Preserving our literary heritage

Come Lehwe Reason by Eric Huntley

Some books have a knack (yes, books have a life of their own; books are alive and have the capacity) of surfacing at the most appropriate time. ‘Come Lehwe Reason: A Journey of 50 years with Walter Rodney’ written and compiled by Eric Huntley and published Bogle L’Ouverture Publications, is one such book, surfacing at a time when Guyana, transfixed by elections implosion and by monstrous economic explosion, may need to ‘reason’ one with the other.
‘Come Lehwe Reason’ is a tiny, yes, yet another tiny book pregnant with meaning, that will turn over in the minds of readers for as long as it takes Guyana to rid itself of the baggage of the past.
This tiny book effectively makes use of space starting with the cover design. The picture on the front cover shows Walter Rodney and Jessica Huntley reasoning in the front room of Huntleys’ home in Colderhaw Road where the Huntleys’ book shop first started. Bordering the four sides of the front cover are the words in bold print: ‘Gems of the Diaspora’. This border sets into train a series of books in the making, namely ‘African and Indian Identities in colonial Guyana in the 1930s’ by Clem Seecharan; ‘Thomas Clarkson, My Saint’ by Joyce Trotman; CLR James’ Contribution to the Caribbean 1950-1980’ by Natalie Coppin; ‘Andrew Salkey: 40 years of Creative Writing’ by Beverly Cuffy; and ‘From Windermere Road to Coldershaw Road’ by Eric Huntley.
50 years of the journey with Walter Rodney is detailed in fifteen chapters with a ‘publisher’s note’ at the beginning, numerous photographs within and a list of books by Rodney at the end, all coming together to make this book more than just a collector’s item.
Many bits of information are new, others well established facts, both arranged in a new setting and from a new perspective. In ‘Rodney Speaks’, the following words show the academic and the humanity of the man at work leading to such seminal publications like ‘A History of the Guyanese Working People, 1881-1905’.
I was brought up …in a typical range yard. And, there, amidst the poverty, looking back now, I can see…ordinary black people who were worth everything, who were human beings who had strength, who had character…some were miracle workers, because it’s a miracle how they used to bring up families on what they earned’.
Chapter after chapter, this is the trend – significant bits of information piecing together a picture of the life and times of Walter Rodney. So in the chapters, ‘Walter’s Early Years’ and ‘Coming of Age’, the reader will get a better feel of his formative days during which time he shared in the ‘spectacle of Christmas festivities such as ‘Mother Sally’, the ‘Centipede and masquerade Bands’, learned about the ‘backoo’, partook in backdam escapades, witnessed improved health conditions due to the use of D. D. T., witnessed the burgeoning of Friendly and Burial Societies, Fraternal Lodges, bookshops including ‘one at the Railway Station’, high schools, Correspondence Courses, heard about the how the people reacted to the Moyne Commission’s deliberations been broadcast ‘over the public address system at the Bourda Green’, knew about the strikes affecting bauxite, sugar, railway and transportation, aware of politics of the day with Cheddi Jagan election to the Legislative Council, aware of his own father’s role as a ‘founder member’ of the People’s Progressive Party (PPP) and his mother attending political meetings.
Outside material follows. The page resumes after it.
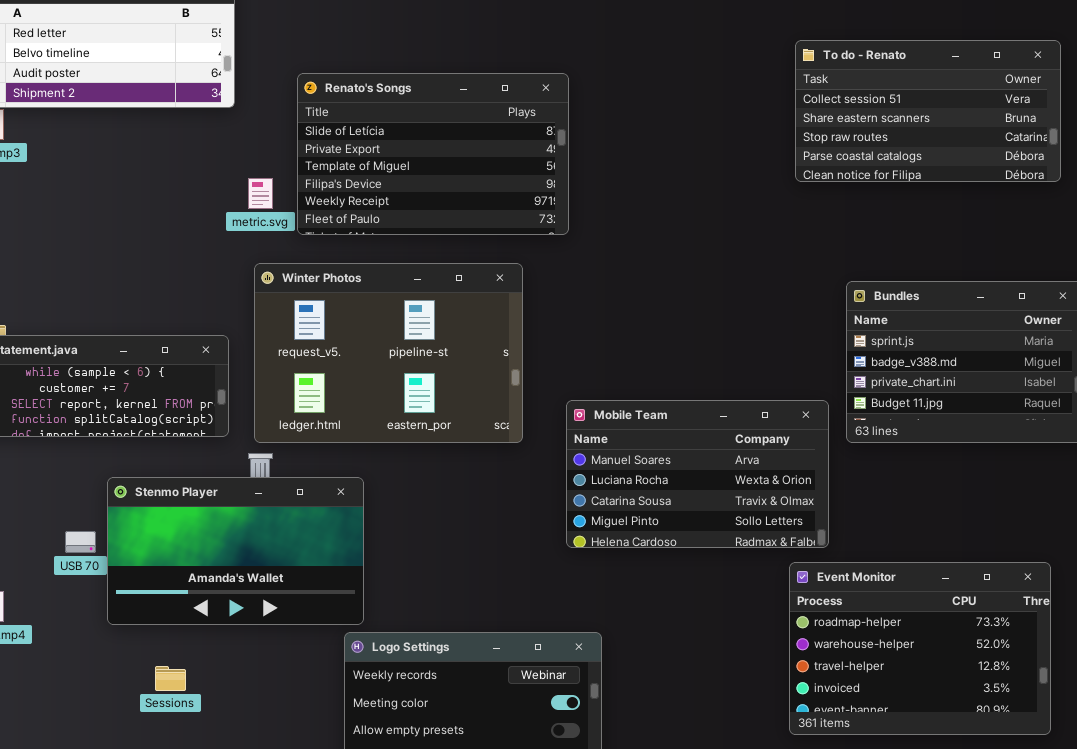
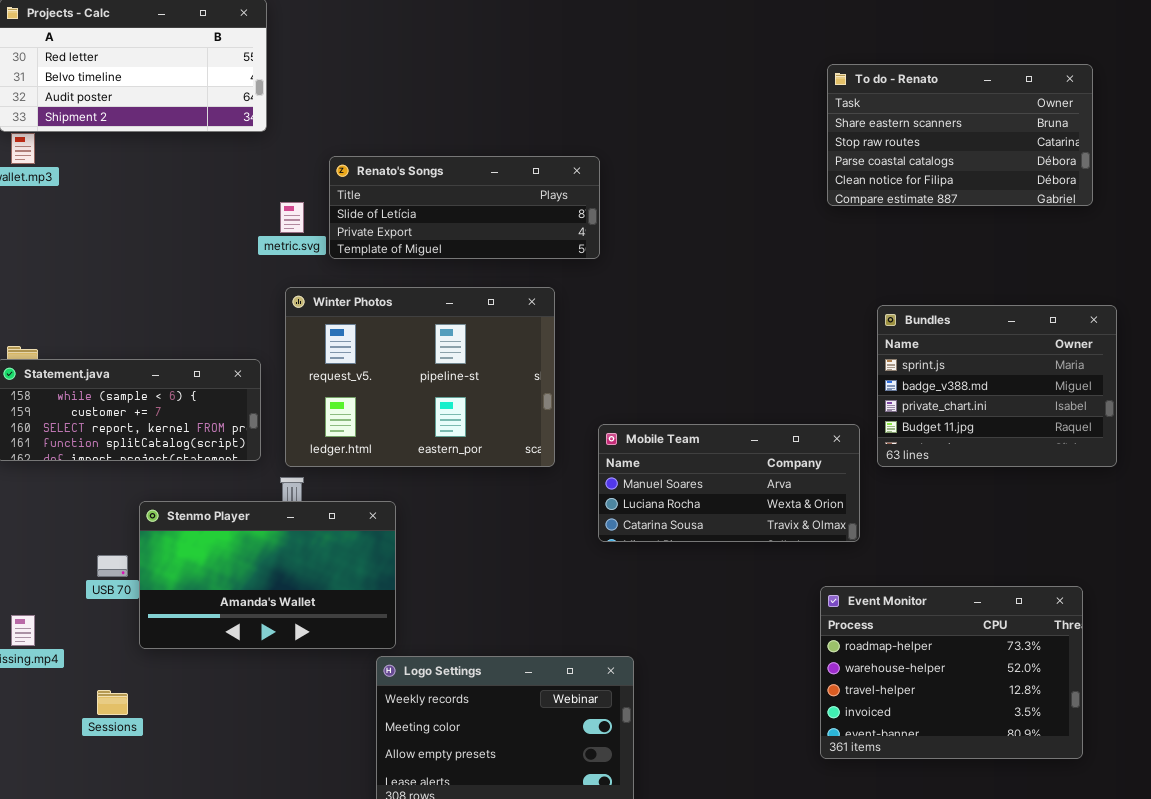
To do - Renato: [795,40,1061,182] -> [827,64,1093,206], scrolled down 1 row
Renato's Songs: [297,73,569,235] -> [329,156,600,259], resized
Mobile Team: [566,400,829,548] -> [598,424,860,542], resized
Sessions: [155,666,186,691] -> [97,690,128,715], moved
Rodney’s life and work unfolded in the following chapters, namely, ‘Jamaica Sojourn’, ‘Africa to the Rescue’, ‘The Spark has been lit’, ‘Diary of Events of 16th October, 1968’, ‘Reaction to the ban’, and ‘Poetic Tributes’ in which one significant development must be mentioned and that is the banning of Rodney by Jamaica led to the formation of the Bogle L’Ouverture Publications and its first publication, ‘Groundings with My Brothers’.
In ‘Return to Guyana’, the reader will see how Rodney, against all advice and despite the fact that he was refused employment at University of Guyana twice in 1958 and in 1974, returned to his homeland to be assassinated not far from where he was born; he was killed in nobody’s backyard but his own.
But that was not the end of Walter Rodney as related by Eric Huntley who reported on the response to the assassination.
The title, ‘Come Lehwe Reason’ is as grassroots as it can get; this is groundings.